TASK:
Display each line in the records below that contains the word "Entfernen".

DATA FOR PROCESSING:

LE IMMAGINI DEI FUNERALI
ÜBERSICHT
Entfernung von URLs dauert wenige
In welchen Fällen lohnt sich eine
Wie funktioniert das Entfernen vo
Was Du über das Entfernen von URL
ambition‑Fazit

SOLUTION TO THE EXERCISE:
Wie funktioniert das Entfernen vo
Was Du über das Entfernen von URL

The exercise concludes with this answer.